Predicting Housing Prices Using Linear Regression¶

`1.1.0` Import Packages¶

import numpy as np
import matplotlib.pyplot as plt
import pandas as pd
import seaborn as sns
from sklearn.metrics import explained_variance_score,r2_score
from sklearn import linear_model

`2.1.0` Pre - Processing Raw Data¶

Features Dropped - due to irrelevance
- SALE TYPE,SOLD DATA,FAVORITE,INTERESTED,STATE,STATUS,NEXT OPEN HOUSE START TIME,NEXT OPEN HOUSE END TIME,SOURCE
Deleted 11 data points [22,32] - as they were housing plans and not real houses
HOA/MONTH - ignoring this feature as it has too many 60 missing data points to be reliable

# raw data
raw_df = pd.read_csv(r'data/RAW_redfin_2020-02-01-16-52-40.csv')
raw_df.shape

(131, 27)

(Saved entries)
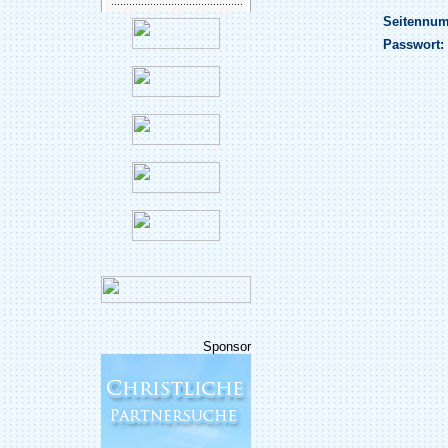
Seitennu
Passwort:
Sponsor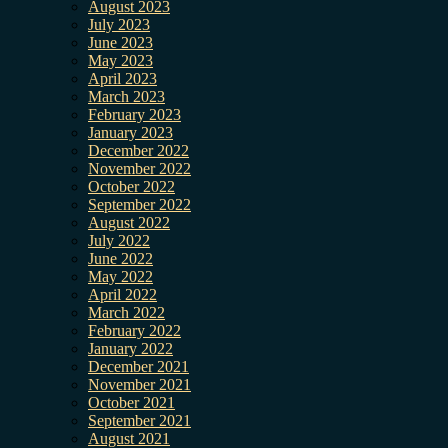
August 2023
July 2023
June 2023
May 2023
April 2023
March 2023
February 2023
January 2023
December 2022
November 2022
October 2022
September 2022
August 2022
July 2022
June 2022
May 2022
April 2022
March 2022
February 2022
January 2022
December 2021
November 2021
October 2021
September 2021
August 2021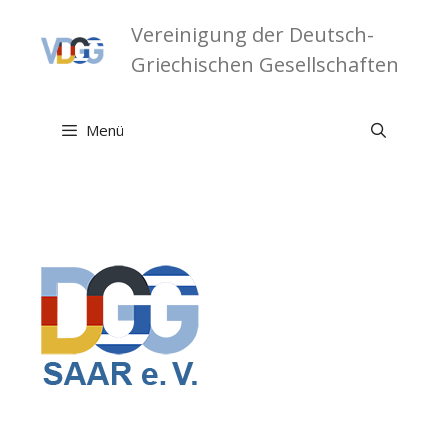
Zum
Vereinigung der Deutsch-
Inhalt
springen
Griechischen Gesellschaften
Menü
* * *
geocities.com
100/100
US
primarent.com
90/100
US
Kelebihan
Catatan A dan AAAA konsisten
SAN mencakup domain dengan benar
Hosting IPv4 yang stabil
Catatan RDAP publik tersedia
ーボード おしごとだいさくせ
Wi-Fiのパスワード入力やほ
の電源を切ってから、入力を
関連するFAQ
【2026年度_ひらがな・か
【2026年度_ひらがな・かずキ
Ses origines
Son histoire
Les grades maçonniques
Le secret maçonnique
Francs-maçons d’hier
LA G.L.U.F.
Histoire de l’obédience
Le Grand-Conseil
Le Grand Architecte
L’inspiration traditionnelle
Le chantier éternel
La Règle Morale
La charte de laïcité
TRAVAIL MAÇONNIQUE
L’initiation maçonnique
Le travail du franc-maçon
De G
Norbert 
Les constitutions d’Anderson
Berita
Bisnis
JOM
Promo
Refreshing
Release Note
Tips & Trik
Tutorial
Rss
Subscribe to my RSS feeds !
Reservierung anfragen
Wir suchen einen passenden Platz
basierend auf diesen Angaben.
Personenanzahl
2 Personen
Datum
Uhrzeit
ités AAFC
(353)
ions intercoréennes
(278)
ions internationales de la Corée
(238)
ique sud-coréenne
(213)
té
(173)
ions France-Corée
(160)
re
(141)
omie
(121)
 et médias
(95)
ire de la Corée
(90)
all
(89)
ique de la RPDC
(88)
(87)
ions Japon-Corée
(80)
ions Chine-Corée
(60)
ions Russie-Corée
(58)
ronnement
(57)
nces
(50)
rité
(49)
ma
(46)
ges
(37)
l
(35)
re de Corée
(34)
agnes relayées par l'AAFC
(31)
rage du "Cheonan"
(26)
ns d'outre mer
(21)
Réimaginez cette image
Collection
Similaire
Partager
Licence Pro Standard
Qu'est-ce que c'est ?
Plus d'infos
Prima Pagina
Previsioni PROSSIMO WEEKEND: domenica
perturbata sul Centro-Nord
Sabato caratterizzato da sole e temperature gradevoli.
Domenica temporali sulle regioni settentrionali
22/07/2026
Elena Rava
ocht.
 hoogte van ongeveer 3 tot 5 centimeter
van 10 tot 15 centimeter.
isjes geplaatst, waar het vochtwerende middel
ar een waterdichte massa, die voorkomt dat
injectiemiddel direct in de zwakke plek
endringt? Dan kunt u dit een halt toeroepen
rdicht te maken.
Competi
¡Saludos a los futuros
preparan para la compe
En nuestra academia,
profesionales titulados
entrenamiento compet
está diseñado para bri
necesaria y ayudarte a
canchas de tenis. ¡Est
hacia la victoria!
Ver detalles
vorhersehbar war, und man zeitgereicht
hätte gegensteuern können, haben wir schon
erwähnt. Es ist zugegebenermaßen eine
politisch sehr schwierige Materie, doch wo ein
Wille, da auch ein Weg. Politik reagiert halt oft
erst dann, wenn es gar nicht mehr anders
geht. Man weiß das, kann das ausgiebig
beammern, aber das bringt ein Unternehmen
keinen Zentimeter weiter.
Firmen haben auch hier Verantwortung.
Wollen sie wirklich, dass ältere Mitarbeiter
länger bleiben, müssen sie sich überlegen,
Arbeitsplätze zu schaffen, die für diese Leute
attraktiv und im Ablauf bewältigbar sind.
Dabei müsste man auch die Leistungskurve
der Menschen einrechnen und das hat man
* * *
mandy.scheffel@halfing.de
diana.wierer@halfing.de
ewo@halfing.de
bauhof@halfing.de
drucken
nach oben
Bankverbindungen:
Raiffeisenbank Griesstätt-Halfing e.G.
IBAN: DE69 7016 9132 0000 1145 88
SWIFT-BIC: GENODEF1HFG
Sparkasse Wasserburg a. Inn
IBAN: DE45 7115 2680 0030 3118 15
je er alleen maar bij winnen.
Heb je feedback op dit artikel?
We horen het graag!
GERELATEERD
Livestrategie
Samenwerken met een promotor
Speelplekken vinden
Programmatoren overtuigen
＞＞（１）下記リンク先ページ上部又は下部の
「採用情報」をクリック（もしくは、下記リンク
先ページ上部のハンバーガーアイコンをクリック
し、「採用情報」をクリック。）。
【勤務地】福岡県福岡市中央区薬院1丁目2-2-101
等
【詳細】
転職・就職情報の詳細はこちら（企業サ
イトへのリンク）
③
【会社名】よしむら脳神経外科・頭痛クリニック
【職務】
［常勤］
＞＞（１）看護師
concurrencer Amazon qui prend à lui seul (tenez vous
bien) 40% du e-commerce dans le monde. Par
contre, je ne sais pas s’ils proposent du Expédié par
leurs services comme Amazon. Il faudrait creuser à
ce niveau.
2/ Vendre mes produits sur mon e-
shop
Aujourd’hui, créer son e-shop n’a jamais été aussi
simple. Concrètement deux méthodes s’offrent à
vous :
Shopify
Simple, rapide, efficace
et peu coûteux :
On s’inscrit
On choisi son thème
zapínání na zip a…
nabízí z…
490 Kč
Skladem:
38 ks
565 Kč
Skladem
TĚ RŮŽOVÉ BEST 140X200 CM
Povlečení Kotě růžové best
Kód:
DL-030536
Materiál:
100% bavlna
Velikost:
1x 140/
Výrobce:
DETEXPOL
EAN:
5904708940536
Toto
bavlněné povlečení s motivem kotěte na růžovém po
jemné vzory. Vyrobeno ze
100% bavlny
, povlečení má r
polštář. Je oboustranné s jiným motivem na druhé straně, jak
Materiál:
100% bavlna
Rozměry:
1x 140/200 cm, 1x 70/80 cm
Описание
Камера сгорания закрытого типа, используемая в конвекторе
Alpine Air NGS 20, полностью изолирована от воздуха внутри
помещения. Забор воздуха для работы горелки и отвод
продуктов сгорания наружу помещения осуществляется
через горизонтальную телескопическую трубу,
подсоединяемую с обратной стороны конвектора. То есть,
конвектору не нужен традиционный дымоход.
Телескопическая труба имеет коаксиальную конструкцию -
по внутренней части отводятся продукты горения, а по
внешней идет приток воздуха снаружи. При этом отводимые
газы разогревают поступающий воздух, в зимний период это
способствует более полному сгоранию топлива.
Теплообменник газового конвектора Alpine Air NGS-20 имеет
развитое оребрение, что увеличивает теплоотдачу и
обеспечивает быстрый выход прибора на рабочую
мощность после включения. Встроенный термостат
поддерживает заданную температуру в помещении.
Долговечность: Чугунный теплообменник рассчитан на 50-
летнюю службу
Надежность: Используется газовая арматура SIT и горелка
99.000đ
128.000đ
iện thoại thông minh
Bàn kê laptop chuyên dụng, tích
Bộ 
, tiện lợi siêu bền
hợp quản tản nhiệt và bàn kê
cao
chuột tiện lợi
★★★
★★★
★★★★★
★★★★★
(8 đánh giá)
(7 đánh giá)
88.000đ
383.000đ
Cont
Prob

(Directive 1): According to the housing-price regression notebook, why were 11 data points deleted?
(Directive 2): Summarize the housing-price regression notebook in two sentences.
(Directive 3): Provide the next portion of the housing-price regression notebook, continuing from its final line.

(Task result 1): They were housing plans, not real houses.

(Task result 2): The notebook aims to predict housing prices with linear regression and begins by importing NumPy, Matplotlib, pandas, seaborn, and scikit-learn's metrics and linear model modules. In preprocessing, it drops several features as irrelevant, deletes 11 data points that were housing plans rather than real houses, sets aside the HOA/MONTH feature because of missing data, and loads a raw file with a shape of 131 by 27.

(Task result 3):
# modified data
df = pd.read_csv(r'data/MOD_redfin_2020-02-01-16-52-40.csv')
df.shape

(120, 18)

`2.2.0` Measures of Central Tendencies¶

# some state on the numerical features to get a general sense of the dataset

cols = ['PRICE','BEDS','BATHS','SQUARE FEET','$/SQUARE FEET','HOA/MONTH','DAYS ON MARKET']
mean = {}
std = {}
median = {}

dfprint = pd.DataFrame(index=cols)

for col in cols:
    std[col] = df[col].std()
    mean[col] = df[col].mean()
    median[col] = df[col].median()


dfprint['MEAN'] = mean.values()
dfprint['MEDIAN'] = median.values()
dfprint['STD DEVIATION'] = std.values()

dfprint.head(len(cols))

`2.3.0` Determining the viability of the features¶

Chosen Features as input exploration
- BEDS
- BATHS
- SQUARE FEET
- LOT SIZE

Original Feature space Suggested Feature space

27 4
A useful indicator might be the correlation matrix between the chosen features.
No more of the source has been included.